Gece gündüz yattığı yerden cennet, cennet diye zikreder dururmuş dervişin biri... Hoca duyar da durur mu? Yine bir kurnazlık düşünmüş, “Dersini vereyim” demiş.
Çıkmış dervişin damına, başlamış gürültü patırtıya. Derviş yatağından çıkmadan elinde tesbih dilinde cennet “Kim var damda?” diye seslenmiş vurdumduymaz, avare bir halde.
“Benim, Nasreddin Hocayım” demiş damdaki ses. Derviş bu sefer şaşkın, biraz da öfkeli, damda ne aradığını sormuş hocaya. “Develerimi kaybettim onları arıyorum” demiş hoca. Derviş öfkelenmiş “Aman hoca, etme eyleme, damda deve aranır mı hiç? Beni ne diye rahatsız edersin söyle” demiş... Hoca bu, ders verecek ya dervişe, “Yatakta cennet aranırsa, damda da deve aranır deyivermiş.”
Son yaşananlara bakılırsa belli ki bizim bir grup uyanık genç de mesaj verelim demişler. Damda deve aranmaz, ama dam da olsa namaz kılınır” demişler...
Bu gençler damda sigara içselerdi, ya da uyuşturucu falan veya kız erkek muhabbetlerine dalsalardı?
***
Gelişen Türkiye olma yolunda ilerlerken ne çok çelişenimiz var. Gelişen olabilmek için önce insanı iyi tanıyıp ihtiyaçlarını gidermek ve çelişkilerinden kurtarmak lâzım değil mi? Ülkelerin gelişmesi insanların kendi içlerinde huzuru ve güveni hissetmesiyle olacak iş değil mi? Depresyon, stres gibi çağın hastalıkları ile boğuşan insanlar çoğaldıkça ne okul başarısı, ne de iş kalitesi artacaktır. Bu da değil gelişme git gide gerilemeye sebep olacaktır.

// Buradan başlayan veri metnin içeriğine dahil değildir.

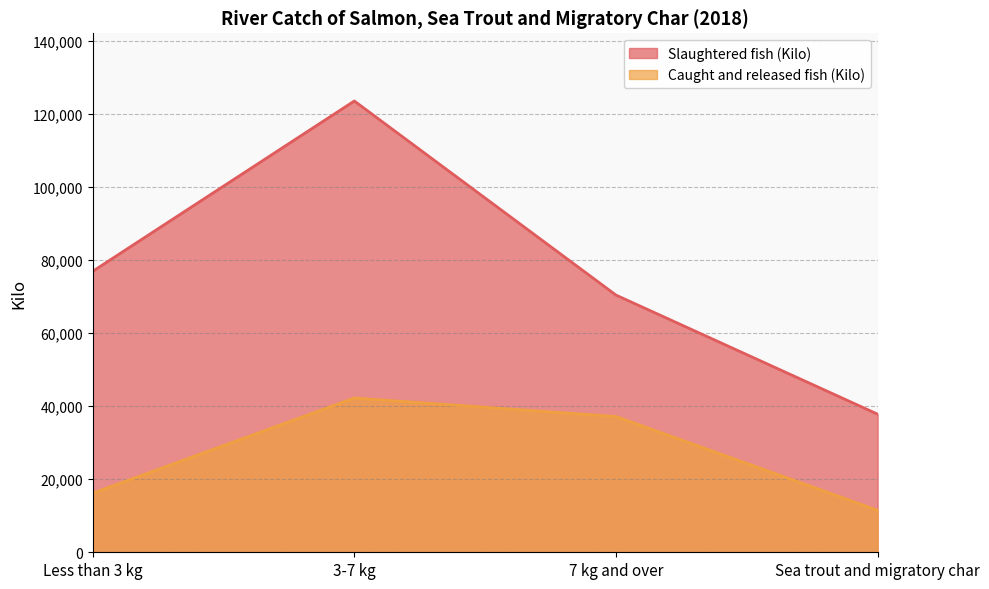

What is the sum of all Slaughtered fish (Kilo) values?

308933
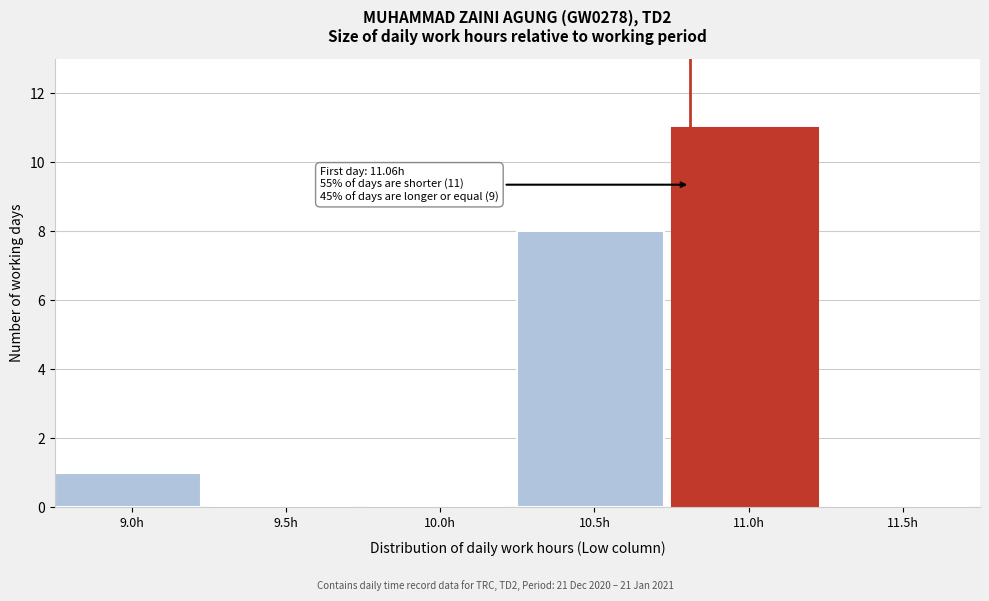

Reading left to right, what are all the values shown in this chart?

9.0h=1	9.5h=0	10.0h=0	10.5h=8	11.0h=11	11.5h=0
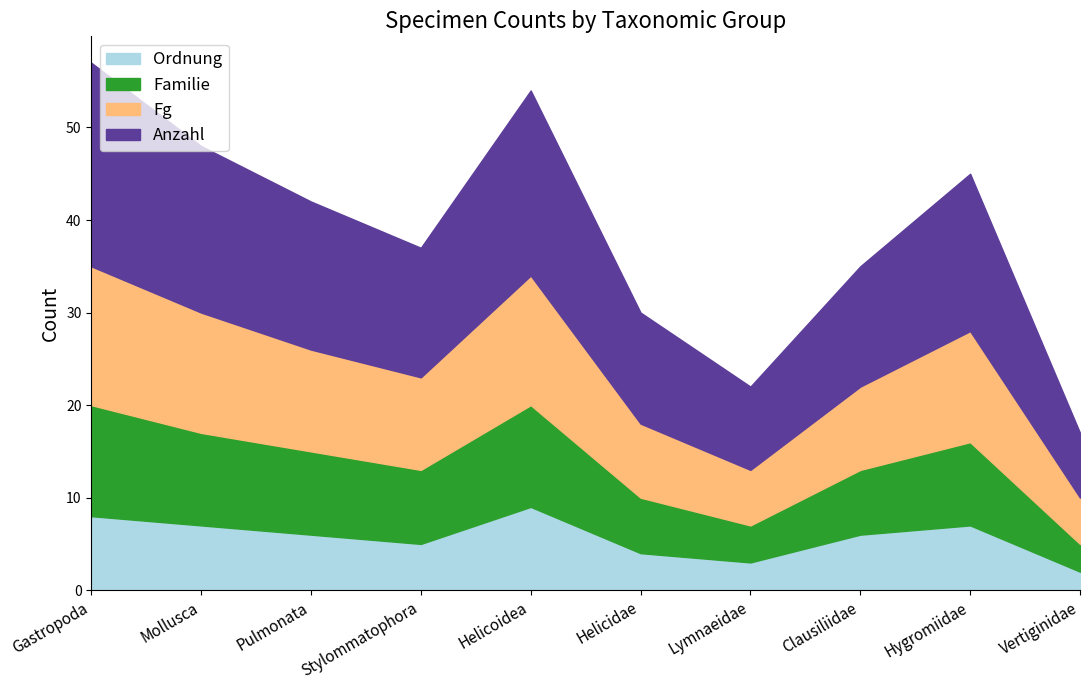

What is the label of the 7th point from the right?

Stylommatophora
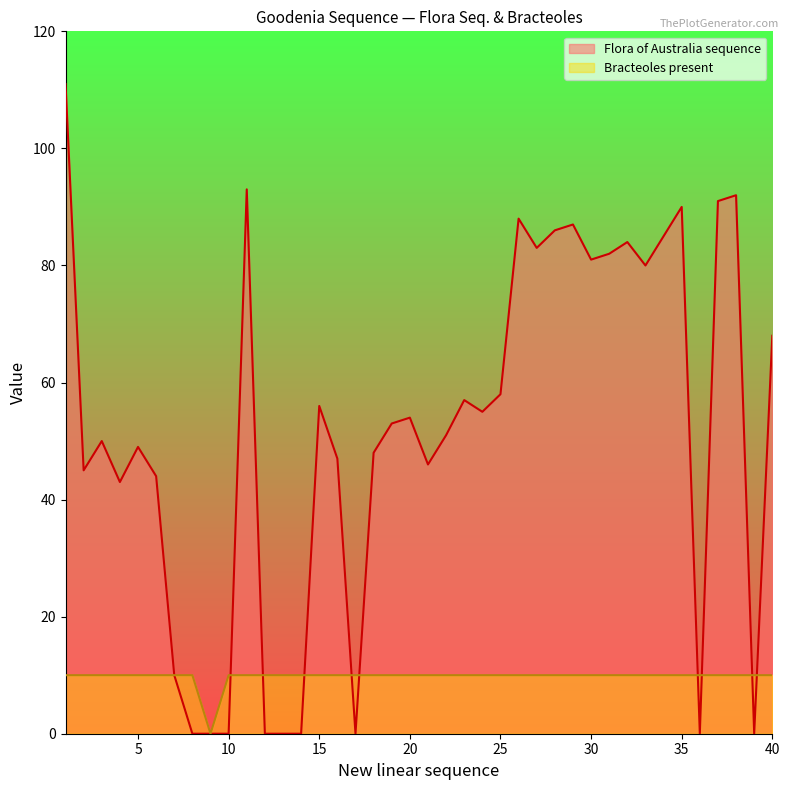

Is it true that Flora of Australia sequence equals 69 at 13?

False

İnsan fıtratında istinad ve istimdat noktalarını aramak vardır. Bu çocuklar da dayanak noktası olarak namazda ve ibadette aramışlar mutluluğu. Kaybettikleri ya da ellerinden zorla alınan mutluluklarını aramak için de dama çıkmışlar hepsi bu... Ama birileri ürküp korkmuş damdaki sesleri duyunca. Damda toplu namaz kılan çocukları, öyle bir anlatmışlar ki duyanda sanki toplu katliâm yapmış bu çocuklar sanır... Belki de yasakları işletenler kendilerine katliâm yapılmış gibi algılıyorlardır. Onun için “Cemaatle namaz kıldılar” demek yerine, “Toplu namaz kıldılar” diyerek dikkatleri başka yöne çekmektedirler. Bunlar dikkatleri ne yöne çekmeye çalışırsa çalışsınlar dikkatle bakan ve dikkatle düşünenler damda niye namaz kılındığını iyi bilir ve iyi görürler. Zira her yer, bütün kâinat secde yeri ve mesciddir. Namaza engel yoktur.
“Damda namaz kılınmaz, yasak” deseler de bir şey çıkmaz, zira bu çocuklar bu sefer de sıralarında oturur halde kılarlar namazlarını. Kimse de anlamaz bile bunlar ne yapıyor! Hoş, anlasalar ne çıkar? Bu seferde “Sırada oturarak teneffüsde namaz kılmak yasak” deseler, bu kez de çocuklar ders anında kılarlar namazlarını öğretmenin gözünün içine baka baka... İma ile ...
Eee, herkesin ruhu bir dayanak noktası arar. Onlar bulmuşlar bir kere nereye dayanacaklarını hiç vazgeçerler mi artık dayandıkları sağlam ve metin kaleden? Okulda kaybettiklerini çıkar damda ararlar. Bu çocuklar fıkra gibi hayat yaşıyor... Gelecek nesillere yeni Nasreddinler yetişiyor, yeni fıkralar yazılıyor. Hayata ve kimseye kızmadan küsmeden yola devam ediyorlar. Herkes kendine yakışanı yapar.
Beni soracak olursanız; damda namaz kılan çocuklara üzülüp acımadım. Onlara güldüm. İnce zekâlarını davranışlarıyla bütünlemiş olmaları, keyfimi arttırdı ve gerçekten güldüm. Ağlanacak halimiz yok bizim, sevinip gülünecek halimiz var. Engellere rağmen namaz kılanları damda görünce gülünmez de ne yapılır siz söyleyin Allah aşkına?